In another corner of the square, there are a few Pashtun cobblers from Balochistan, with their tools and leather material neatly displayed in front of them, ready to repair or shine your shoes. The more enterprising ones have an upright weighing scale standing nearby, to earn a little extra money from the weight-conscious shoppers.

It is interesting to see how the expatriate population in Abu Dhabi, or, for that matter, in the whole of UAE, has fallen into distinct occupations. Almost all taxi drivers are Pashtuns, mostly from a particular area of NWFP, and so are the cobblers in the souk. All newspaper hawkers seen at the traffic lights and roundabouts are Indians from Kerala, as are the car cleaners, houseboys, and office tea boys. The hotel waiters are generally Filipinos, and the housemaids mostly Sri Lankan. The Indian Sikhs are usually carpenters and masons.

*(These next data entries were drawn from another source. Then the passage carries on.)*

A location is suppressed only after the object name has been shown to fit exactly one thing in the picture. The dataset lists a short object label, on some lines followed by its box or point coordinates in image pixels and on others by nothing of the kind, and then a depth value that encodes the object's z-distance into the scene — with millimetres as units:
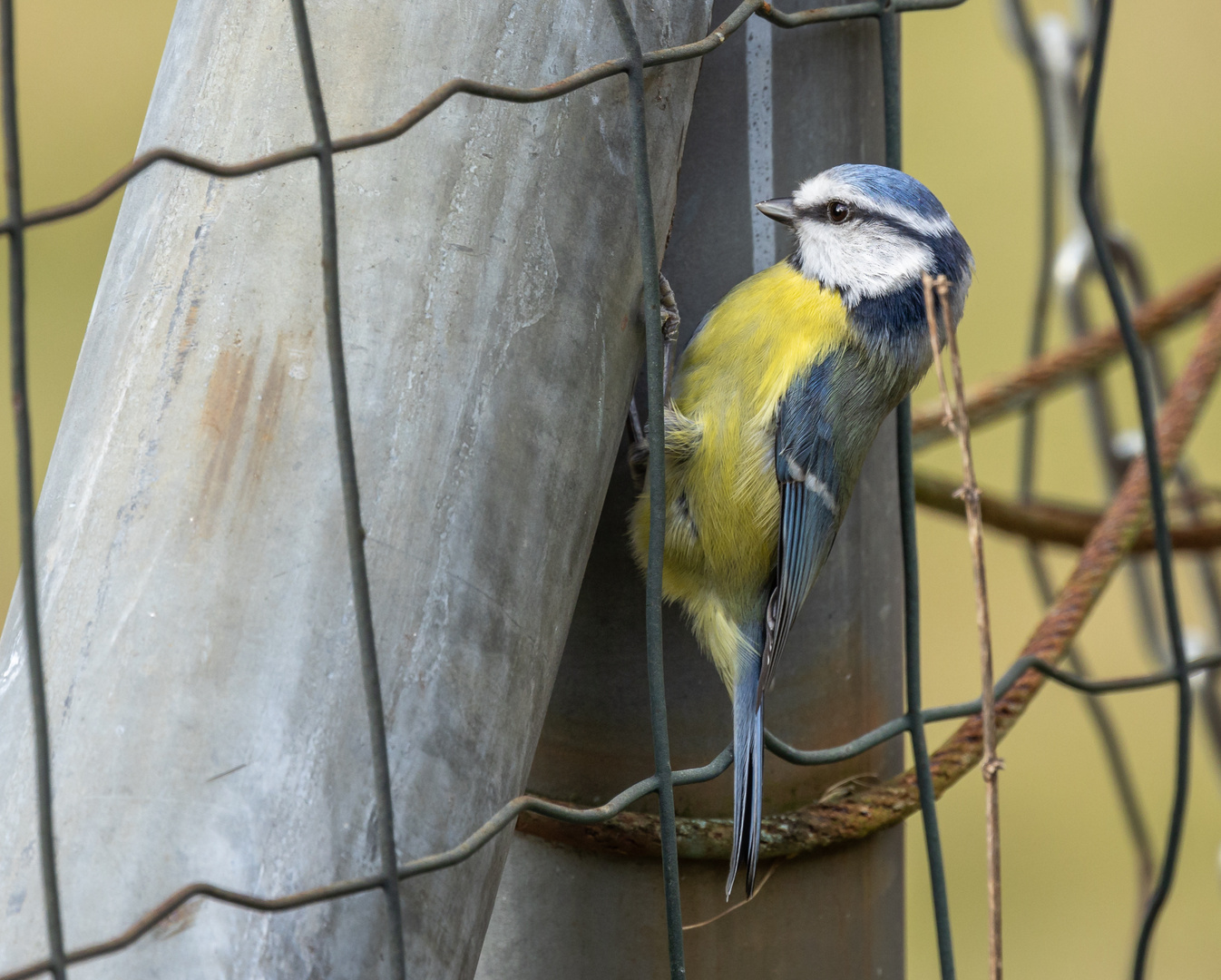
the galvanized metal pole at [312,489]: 2788
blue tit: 2936
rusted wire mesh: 2770
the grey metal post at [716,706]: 2892
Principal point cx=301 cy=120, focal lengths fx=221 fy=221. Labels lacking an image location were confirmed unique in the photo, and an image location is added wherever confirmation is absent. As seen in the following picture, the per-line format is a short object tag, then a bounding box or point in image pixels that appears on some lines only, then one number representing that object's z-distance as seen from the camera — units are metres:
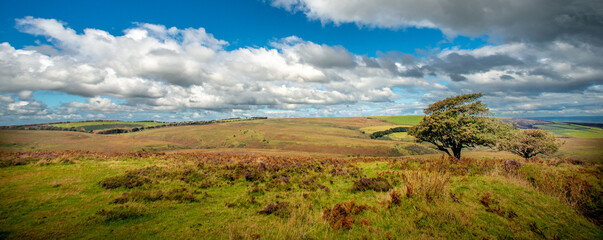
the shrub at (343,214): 6.87
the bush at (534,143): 26.59
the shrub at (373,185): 10.45
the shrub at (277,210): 8.23
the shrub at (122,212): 7.44
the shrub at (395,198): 7.91
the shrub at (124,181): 11.21
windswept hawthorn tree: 22.23
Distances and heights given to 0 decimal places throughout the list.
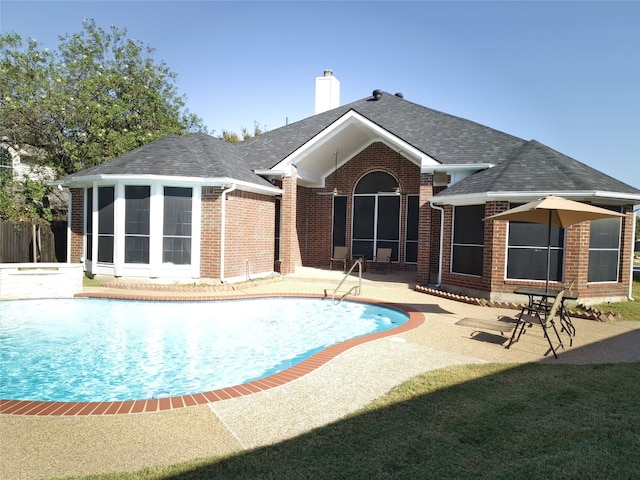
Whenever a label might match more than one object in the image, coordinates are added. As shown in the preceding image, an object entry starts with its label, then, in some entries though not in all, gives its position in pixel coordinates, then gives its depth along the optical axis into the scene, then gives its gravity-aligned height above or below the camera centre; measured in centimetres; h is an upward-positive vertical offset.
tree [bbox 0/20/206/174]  2009 +583
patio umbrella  775 +27
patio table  802 -128
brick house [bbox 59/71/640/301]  1191 +55
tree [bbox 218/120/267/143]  4350 +882
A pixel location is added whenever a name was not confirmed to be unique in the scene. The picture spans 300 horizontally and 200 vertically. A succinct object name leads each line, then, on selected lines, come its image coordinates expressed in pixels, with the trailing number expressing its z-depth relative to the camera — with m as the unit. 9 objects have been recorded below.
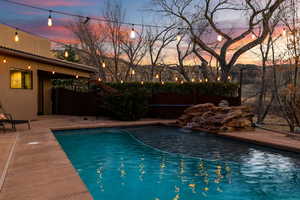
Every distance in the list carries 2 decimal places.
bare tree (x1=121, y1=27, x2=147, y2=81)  20.93
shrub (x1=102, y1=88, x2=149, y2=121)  10.79
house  8.99
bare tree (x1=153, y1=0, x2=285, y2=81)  13.04
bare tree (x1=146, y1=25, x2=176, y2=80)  19.65
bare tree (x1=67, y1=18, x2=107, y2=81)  21.32
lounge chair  7.28
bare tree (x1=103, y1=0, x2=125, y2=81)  19.88
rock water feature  8.08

Even though voluntary, the labor division among the expatriate population is pretty much consistent and conspicuous. You won’t see Pashtun selling newspapers, a Filipino driving a taxi, an Indian Keralite mending shoes, or Sikh washing cars.

In one corner of the square, a Pakistani vendor has a stall selling picture cards showing the sun, sand, sea, and some landmarks of the UAE. Aware of his Pakistani customers’ political tastes, he also displays cards carrying pictures of Zulfikar Ali Bhutto and Benazir Bhutto (It was 1984, and the public sentiment in Pakistan was building up against the military dictator, General Ziaul Haq)

I always enter the souk with the feeling that somewhere in those shops I am going to find a treasure, something invaluable. But it never happens. After hours of browsing through several shops, I end up buying a T-shirt or a music cassette or two, or a pocket calculator, or a pair of inexpensive tennis shoes.

The souk presents an interesting spectrum of people of different nationalities, ethnicities, and their mannerism.

You see a small group of tribal Pashtuns, probably Wazirs or Mehsuds, sitting on their haunches in a close circle, in a corner of the square. They are contemplating a radio or some other gadget that one of them has just bought. Then there are Sikhs, in their neatly tied up beards and colorful turbans, walking in twos or threes. The ubiquitous Indian Keralites, who have still not given up on their bell-bottoms. (Elsewhere the fashion died in the 1970s.) The tall Sudanese, in their traditional white, loose robes and white turbans.

In one of the lanes you see a few people, probably Egyptians, sitting on low stools in a row, smoking argeelas (somewhat like a Punjabi hooka) and sipping, in tiny cups, sugarless and milkless tea, called Sulemani, and sharing their stories. The argeela and the Sulemani are supplied by a nearby café, on payment, of course.

Then you have Europeans, mostly British and French, in their T-shirts with different slogans written on them.

Walking through the crowds, you hear different languages: Arabic, Urdu, Punjabi, Pashto, Malayalam, French, English, Japanese, and many others.

It is amusing to see half-literate Pakistani and Indian salesmen speak fluent Arabic with their Arab customers while adding words, here and there, from their own languages and dialects. Like, this Indian barber (probably a Gujarati) who, while giving a haircut to his Arab customer, repeatedly saying, “aiwa, barabar”. The former an Arabic word meaning Yes, and the latter an Urdu word meaning OK, I understand.